Nasza Loteria SR - pasek na kartach artykułów

Sofia Ennaoui zrezygnowała z występu w Birmingham. Krytyczna samoocena

Jakub Lisowski
Sofia Ennaoui z MKL Szczecin podczas treningu.
Sofia Ennaoui z MKL Szczecin podczas treningu. Sofia Ennaoui Facebook
Lekkoatletyka. Oficjalnie ogłoszony skład reprezentacji Polski na Halowe Mistrzostwa Świata w Birmingham bez Sofii Ennaoui. Przypadek? Nie.

Biegaczka na średnich dystansach z MKL Szczecin podczas zimowych mityngów nie prezentowała najwyższej dyspozycji, ale w końcu zdołała wypełnić minimum Polskiego Związku Lekkiej Atletyki, które uprawniało do występu na HMŚ. Podczas zawodów Copernicus Cup w Toruniu przebiegła 1500 m w czasie 4:08,70 (dało jej to jednak tylko 8. pozycję), a wskaźnik PZLA wynosił 4,11,00. Wygrała też mistrzostwa Polski, choć z gorszym czasem.

- Podjęłam decyzję o rezygnacji z występu w Birmingham. Jestem już na tyle doświadczoną zawodniczką, że wiem, czy aktualna forma jest na tyle wysoka, by o coś na mistrzostwach powalczyć, czy też mieć kłopoty. Ja wiem, że nie jestem odpowiednio przygotowana do startów w hali, więc nie było sensu jechać na HMŚ - mówi Sofia Ennaoui.

Jej rekord życiowy na 1500 m wynosi 4:06,59 i był przed rokiem ustanowiony w Toruniu. Po paru tygodniach szczecinianka wywalczyła brąz w halowych ME w Belgradzie. Najlepszy wynik z tego sezonu zapewniał jej 9. pozycję na światowych listach na tym dystansie. Najlepsze biegały 3-4 sekundy szybciej, a to spory dystans na bieżni.
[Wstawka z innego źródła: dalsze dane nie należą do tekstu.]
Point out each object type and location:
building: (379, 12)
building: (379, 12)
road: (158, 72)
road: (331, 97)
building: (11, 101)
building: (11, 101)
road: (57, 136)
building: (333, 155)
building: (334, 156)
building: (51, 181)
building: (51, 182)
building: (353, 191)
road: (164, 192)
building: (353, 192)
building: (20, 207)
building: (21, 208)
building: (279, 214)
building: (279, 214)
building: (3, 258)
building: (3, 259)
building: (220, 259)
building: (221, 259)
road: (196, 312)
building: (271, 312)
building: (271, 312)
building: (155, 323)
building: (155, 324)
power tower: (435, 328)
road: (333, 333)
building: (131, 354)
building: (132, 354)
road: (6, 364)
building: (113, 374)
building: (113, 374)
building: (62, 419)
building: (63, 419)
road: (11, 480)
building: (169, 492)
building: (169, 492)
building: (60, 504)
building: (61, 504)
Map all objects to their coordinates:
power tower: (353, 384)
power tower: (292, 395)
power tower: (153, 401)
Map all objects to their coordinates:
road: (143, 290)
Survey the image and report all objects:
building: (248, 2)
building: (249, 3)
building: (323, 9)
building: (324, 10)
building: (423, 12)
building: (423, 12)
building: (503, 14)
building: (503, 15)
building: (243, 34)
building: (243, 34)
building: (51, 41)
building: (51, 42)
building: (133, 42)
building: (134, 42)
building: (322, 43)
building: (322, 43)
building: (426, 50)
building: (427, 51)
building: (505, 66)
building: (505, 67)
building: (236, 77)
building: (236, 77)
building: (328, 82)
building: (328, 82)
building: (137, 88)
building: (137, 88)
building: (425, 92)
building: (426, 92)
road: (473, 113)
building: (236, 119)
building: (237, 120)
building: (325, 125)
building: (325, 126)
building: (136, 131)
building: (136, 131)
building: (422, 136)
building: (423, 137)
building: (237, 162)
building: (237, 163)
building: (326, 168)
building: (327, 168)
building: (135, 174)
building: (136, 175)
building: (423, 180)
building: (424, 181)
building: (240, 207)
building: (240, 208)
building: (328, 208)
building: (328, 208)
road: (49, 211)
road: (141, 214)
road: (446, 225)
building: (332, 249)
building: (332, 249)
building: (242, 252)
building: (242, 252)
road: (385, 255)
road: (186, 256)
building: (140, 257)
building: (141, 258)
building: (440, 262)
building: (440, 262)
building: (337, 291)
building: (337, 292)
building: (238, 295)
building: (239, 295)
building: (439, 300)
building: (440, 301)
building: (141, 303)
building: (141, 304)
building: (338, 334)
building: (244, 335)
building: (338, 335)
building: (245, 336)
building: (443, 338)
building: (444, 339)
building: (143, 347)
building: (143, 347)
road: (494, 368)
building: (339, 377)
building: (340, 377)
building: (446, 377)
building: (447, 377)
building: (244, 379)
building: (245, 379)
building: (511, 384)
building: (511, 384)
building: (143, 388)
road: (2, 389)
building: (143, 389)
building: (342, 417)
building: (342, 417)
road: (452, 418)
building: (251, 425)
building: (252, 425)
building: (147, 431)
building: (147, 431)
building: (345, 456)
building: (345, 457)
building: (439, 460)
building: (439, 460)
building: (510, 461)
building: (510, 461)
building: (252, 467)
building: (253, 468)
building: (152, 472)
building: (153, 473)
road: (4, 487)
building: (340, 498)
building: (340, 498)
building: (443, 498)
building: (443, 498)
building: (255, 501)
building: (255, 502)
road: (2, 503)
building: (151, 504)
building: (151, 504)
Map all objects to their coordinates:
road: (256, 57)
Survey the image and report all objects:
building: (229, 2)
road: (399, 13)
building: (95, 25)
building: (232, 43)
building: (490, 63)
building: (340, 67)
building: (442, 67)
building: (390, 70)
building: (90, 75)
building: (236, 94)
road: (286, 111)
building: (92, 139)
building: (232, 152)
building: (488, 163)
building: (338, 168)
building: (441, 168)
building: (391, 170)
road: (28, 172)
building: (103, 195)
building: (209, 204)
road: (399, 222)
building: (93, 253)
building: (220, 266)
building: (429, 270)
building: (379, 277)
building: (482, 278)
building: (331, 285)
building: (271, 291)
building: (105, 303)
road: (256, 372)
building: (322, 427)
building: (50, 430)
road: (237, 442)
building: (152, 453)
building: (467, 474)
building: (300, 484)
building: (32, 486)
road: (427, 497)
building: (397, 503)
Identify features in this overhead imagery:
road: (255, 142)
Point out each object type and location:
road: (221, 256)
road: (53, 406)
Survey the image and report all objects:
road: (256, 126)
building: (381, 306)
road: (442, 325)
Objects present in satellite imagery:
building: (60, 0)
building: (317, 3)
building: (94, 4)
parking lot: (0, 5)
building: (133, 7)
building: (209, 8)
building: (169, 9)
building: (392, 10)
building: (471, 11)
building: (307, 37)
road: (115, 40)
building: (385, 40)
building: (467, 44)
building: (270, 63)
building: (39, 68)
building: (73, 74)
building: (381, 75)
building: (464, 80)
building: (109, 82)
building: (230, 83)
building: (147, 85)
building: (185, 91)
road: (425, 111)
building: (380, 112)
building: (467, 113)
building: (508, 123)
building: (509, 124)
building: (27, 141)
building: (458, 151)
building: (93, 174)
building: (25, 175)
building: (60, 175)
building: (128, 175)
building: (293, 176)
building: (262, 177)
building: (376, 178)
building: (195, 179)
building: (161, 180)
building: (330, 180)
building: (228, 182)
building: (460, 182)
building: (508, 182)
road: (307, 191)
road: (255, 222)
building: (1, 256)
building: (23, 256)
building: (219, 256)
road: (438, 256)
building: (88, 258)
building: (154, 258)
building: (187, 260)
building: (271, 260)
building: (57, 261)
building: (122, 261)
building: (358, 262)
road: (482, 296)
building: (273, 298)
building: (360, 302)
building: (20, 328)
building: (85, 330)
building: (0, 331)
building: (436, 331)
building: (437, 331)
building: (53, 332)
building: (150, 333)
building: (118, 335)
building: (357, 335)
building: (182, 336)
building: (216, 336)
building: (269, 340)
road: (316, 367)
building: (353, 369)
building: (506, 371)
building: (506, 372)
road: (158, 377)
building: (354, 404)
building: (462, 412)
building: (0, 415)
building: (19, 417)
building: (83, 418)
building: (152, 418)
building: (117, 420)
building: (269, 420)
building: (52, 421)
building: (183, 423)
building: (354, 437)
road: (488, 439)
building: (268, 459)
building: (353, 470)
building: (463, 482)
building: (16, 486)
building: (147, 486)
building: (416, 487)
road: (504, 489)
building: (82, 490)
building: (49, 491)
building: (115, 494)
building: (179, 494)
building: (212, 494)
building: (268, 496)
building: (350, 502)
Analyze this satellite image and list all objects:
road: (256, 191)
Sezonu zimowego Ennaoui jeszcze definitywnie nie zakończyła. Czekają ją jeszcze dwa występy na mityngach w Athlone (środa w Irlandii) oraz w Glasgow (niedziela), gdzie odbędzie się finał cyklu IAAF World Indoor Tour. Później krótki odpoczynek i początek przygotowań do sezonu letniego. W nim kluczową imprezą będą Mistrzostwa Europy w Berlinie.

- Zimą nie zmusiłam organizmu do wypracowania szczytowej formy, więc liczę, że bardziej wypoczęta będę w stanie poprawić swoje wyniki latem. Interesują mnie najważniejsze imprezy - dodaje Ennaoui.

Przypomnijmy, że Sofia zrezygnowała też z jesienno-zimowych występów w przełajach. To oznacza, że w jej karierze sportowej wkracza specjalizacja w treningach i startach - pod konkretny dystans. W tym sezonie pod dachem najczęściej biegała na dystansie 1500 m.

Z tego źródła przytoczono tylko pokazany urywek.